Funk began pastoral work in 1861 at More-shill, Indiana, continued it at Carey, Ohio, and ended it at St. Matthew’s English Lutheran Church in Brooklyn, New York (1865-72). After resigning his last position he traveled abroad in 1872. When he returned to the United States, he became associate editor of the Christian Radical, published first in Pittsburgh and later in New York.
In New York City, Funk started a publishing house that catered to the needs of clergymen. He began to publish the Metropolitan Pulpit, which after several name changes became the Homiletic Review. In 1877 he took as a partner one of his college classmates, a Kansas lawyer named Adam Willis Wagnalls.
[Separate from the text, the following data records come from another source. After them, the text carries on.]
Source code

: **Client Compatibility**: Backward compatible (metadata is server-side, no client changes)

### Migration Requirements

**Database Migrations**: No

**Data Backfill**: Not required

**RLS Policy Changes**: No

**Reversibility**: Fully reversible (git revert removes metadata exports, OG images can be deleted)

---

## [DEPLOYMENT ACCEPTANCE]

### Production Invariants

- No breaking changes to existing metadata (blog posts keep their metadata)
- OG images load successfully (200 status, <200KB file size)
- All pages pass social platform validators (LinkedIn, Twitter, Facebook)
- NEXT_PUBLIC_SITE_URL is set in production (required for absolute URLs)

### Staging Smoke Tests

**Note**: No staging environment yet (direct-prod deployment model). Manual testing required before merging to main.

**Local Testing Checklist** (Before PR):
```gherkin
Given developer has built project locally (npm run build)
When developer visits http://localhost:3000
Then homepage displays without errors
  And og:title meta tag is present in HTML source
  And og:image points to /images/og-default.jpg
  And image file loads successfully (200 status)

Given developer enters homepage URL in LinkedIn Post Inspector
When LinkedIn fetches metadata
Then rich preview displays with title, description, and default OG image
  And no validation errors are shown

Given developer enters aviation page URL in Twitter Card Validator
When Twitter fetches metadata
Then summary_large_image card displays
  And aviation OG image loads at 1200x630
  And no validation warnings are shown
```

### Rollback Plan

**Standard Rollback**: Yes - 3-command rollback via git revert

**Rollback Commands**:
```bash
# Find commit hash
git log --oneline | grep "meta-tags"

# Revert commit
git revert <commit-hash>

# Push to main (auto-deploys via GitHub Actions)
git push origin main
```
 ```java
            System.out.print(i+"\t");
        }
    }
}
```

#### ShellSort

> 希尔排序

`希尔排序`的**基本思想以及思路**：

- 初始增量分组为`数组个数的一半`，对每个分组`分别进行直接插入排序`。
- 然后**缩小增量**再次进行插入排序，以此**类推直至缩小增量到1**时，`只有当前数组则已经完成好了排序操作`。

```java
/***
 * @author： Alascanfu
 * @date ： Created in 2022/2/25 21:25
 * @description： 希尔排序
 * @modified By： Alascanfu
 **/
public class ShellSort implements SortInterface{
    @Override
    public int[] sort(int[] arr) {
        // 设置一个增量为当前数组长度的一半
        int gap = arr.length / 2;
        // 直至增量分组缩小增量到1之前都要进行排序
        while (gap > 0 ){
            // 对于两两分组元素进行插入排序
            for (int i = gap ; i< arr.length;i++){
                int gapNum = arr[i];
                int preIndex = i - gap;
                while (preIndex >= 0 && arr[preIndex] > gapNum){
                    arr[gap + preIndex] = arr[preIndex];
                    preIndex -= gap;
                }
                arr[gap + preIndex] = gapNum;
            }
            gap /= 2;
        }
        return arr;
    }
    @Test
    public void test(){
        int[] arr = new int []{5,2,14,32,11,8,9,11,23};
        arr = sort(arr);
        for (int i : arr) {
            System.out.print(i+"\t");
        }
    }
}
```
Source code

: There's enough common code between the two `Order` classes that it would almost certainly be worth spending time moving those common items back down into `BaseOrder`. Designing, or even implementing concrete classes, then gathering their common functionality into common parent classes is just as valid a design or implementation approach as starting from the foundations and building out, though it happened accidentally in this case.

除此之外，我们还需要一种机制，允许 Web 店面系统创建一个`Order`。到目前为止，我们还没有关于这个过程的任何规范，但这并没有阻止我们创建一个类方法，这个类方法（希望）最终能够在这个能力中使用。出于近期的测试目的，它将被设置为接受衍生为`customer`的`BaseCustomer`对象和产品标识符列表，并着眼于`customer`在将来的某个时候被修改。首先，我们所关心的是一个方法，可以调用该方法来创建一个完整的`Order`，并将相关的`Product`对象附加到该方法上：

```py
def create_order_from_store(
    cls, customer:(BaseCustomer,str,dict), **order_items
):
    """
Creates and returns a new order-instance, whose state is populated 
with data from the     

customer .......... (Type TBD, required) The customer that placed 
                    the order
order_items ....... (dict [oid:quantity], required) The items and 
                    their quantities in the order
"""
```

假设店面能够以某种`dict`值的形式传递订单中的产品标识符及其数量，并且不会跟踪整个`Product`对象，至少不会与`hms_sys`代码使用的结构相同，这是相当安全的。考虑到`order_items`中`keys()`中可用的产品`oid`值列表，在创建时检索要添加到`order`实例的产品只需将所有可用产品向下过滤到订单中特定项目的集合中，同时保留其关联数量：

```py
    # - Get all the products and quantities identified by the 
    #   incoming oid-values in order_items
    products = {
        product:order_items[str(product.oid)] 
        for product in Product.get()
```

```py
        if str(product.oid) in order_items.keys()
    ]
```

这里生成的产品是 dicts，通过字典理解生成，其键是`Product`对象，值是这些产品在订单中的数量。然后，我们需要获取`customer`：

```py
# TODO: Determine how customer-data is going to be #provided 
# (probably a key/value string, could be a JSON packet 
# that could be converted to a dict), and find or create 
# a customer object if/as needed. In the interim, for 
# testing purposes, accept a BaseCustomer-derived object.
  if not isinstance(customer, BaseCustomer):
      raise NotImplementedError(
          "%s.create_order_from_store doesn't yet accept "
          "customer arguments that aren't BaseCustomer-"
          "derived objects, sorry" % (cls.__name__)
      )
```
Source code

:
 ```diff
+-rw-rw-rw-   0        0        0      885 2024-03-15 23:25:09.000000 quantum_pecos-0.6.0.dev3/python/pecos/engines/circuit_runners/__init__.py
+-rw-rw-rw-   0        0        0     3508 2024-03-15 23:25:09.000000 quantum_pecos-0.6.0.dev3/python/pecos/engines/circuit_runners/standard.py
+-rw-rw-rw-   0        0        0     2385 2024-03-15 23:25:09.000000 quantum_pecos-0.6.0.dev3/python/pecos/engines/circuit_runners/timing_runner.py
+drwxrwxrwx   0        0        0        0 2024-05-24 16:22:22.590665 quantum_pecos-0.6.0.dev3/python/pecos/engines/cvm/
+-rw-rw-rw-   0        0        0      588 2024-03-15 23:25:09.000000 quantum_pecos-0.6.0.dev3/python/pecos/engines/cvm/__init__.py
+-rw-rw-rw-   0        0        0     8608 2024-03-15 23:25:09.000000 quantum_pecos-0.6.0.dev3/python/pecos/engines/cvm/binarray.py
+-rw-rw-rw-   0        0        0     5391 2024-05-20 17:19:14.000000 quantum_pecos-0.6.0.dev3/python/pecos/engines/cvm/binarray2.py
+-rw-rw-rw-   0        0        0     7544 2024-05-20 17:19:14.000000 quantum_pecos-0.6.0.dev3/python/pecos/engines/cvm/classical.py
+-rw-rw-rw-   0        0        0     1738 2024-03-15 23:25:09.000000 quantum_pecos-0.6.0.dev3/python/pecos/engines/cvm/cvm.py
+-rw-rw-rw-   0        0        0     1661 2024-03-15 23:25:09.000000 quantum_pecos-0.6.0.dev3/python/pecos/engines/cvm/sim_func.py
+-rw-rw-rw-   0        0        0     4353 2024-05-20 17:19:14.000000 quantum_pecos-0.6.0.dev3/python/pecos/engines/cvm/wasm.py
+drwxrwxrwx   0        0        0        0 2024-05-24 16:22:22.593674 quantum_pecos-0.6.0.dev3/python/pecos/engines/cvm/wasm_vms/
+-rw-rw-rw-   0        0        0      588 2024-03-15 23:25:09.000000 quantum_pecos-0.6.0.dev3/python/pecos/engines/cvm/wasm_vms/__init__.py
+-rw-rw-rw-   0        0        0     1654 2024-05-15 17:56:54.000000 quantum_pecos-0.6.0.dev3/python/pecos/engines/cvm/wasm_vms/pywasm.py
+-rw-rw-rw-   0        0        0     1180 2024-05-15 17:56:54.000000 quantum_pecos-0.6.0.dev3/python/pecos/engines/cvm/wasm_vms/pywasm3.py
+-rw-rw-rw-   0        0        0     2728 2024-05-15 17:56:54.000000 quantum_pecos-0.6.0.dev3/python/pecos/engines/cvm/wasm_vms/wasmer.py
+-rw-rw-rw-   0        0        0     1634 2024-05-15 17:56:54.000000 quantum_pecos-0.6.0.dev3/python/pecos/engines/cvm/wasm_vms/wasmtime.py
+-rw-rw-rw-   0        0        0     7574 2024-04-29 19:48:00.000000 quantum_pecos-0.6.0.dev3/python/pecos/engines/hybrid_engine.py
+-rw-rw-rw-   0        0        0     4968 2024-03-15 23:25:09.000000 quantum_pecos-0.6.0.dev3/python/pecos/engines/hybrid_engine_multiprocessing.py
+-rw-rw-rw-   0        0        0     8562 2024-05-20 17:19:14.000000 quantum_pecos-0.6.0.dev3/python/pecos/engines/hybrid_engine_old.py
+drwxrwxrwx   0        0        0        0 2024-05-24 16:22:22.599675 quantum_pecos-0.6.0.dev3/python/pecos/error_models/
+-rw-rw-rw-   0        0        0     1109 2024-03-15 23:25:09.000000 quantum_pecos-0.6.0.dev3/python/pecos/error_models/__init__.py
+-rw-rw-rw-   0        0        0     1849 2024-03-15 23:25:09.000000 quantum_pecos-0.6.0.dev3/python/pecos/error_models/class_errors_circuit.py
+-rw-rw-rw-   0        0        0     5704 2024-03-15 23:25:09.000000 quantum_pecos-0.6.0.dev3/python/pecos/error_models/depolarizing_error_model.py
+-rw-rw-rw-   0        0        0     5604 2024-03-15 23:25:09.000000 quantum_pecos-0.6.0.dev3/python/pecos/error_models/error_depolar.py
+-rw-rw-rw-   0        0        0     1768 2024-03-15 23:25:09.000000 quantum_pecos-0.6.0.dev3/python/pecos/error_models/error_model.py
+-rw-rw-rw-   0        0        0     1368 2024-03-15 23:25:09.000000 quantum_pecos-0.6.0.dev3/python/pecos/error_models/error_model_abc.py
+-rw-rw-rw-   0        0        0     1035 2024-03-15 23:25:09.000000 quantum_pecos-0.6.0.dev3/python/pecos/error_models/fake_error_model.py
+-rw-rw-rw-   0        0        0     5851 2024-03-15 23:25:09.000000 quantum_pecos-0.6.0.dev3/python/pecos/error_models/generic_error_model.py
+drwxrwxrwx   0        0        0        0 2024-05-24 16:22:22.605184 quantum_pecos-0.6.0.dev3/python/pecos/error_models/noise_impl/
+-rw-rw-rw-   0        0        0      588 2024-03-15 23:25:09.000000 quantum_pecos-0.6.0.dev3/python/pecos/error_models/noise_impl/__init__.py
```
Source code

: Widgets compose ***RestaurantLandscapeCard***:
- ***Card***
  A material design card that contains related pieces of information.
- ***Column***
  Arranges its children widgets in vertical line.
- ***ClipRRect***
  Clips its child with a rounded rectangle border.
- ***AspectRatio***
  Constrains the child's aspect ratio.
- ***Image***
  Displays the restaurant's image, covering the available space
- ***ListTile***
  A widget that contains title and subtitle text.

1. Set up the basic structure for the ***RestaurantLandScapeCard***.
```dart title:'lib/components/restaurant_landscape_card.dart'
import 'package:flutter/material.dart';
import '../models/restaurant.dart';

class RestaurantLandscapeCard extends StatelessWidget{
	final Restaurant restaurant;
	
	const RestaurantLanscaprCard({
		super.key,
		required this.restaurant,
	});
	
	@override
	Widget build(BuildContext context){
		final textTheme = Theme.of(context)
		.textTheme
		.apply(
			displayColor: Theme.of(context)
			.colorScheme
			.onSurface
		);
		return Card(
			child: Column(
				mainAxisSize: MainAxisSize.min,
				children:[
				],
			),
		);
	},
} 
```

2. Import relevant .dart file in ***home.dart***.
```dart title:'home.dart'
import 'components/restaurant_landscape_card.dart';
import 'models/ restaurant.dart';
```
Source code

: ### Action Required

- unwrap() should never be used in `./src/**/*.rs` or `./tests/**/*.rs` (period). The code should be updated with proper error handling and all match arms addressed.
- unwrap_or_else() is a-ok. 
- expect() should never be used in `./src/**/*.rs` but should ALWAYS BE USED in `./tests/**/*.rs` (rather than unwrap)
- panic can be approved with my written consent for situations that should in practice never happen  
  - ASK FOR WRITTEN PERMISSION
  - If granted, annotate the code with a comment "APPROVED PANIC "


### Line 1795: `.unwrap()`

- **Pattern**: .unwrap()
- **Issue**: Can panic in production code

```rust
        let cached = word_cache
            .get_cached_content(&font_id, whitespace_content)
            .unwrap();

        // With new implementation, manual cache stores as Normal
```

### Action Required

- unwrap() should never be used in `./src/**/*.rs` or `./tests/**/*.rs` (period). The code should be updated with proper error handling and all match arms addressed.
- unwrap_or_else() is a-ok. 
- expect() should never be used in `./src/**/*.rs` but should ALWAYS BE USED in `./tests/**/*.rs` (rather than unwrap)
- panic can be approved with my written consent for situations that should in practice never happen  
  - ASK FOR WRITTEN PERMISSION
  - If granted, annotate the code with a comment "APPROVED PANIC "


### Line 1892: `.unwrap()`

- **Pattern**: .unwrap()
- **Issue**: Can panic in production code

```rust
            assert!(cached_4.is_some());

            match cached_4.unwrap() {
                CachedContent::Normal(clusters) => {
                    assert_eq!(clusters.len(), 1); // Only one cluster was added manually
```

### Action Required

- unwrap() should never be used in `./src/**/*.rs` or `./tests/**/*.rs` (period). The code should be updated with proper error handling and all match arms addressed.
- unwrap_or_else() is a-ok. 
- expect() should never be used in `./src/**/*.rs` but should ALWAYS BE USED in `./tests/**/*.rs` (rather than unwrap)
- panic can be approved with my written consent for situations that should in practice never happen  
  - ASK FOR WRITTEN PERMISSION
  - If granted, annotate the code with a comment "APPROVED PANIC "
The famous Funk & Wagnalls Company publishing house was now effectively formed, although the familiar form of its name dates only from 1891. The house soon started publishing in areas not connected with the clergy. A popular weekly, the Literary Digest, was founded in 1889 and, in 1890, the company issued the first edition of its famous Standard Dictionary of the English Language.
Meanwhile, Funk had become active in temperance work. In 1884 he founded The Voice, a newspaper associated with the Prohibition party, which soon had a circulation of 130,000. It sold as many as 700,000 copies per week during the presidential campaign of 1888.
The campaign of 1888 was followed by a rapid splintering of the temperance movement. Some groups began working for a federal prohibition amendment, others tried to obtain prohibition or local-option laws in individual states, and all sense of united effort was lost. In an attempt to reach some consensus on goals and strategy, Funk began a column, in 1890, in his Homiletic Review, entitled “A Symposium—On What Line May All Enemies of the Saloon Unitedly Do Battle?” This attempt, and similar ones made by other reformers, failed, and a coordinated effort did not emerge until the end of the century, with the advent of the National Anti-Saloon League.
Funk was also disappointed in two Utopian real-estate ventures. In the 1880s he and some friends lost substantial amounts of money in land purchased for a prohibition center in Tennessee, where they hoped to establish a community free from liquor. A second attempt, in Staten Island, New York—a small residential community called Prohibition Park—was more successful.
In addition to temperance work, Funk also undertook to simplify English spelling, using The Voice and the Literary Digest as vehicles. Aside from articles written for his own publications, he produced several books. In The Widow’s Mite and Other Psychic Phenomena (1904) and The Psychic Riddle (1907) he showed a fascination with the occult that was not uncommon among the educated of his time. Quite a different aspect of the world appears in The Next Step in Evolution (1902), an attempt to reconcile Christianity with the evolutionary concepts of modern biology.
Funk married twice. In 1863 he married Eliza E Thompson of Carey, Ohio; they had a son and a daughter. In 1869, one year after her death, he married her sister, Helen G. Thompson; they had one son. Funk died in New York City at the age of seventy-two.
The most useful sketches are those in the Dictionary of American Biography (1931) and in the National Cyclopaedia American Biography, vol. 11 (1909). Obituaries appeared in The New York Times and The New York Tribune, April 5,1912.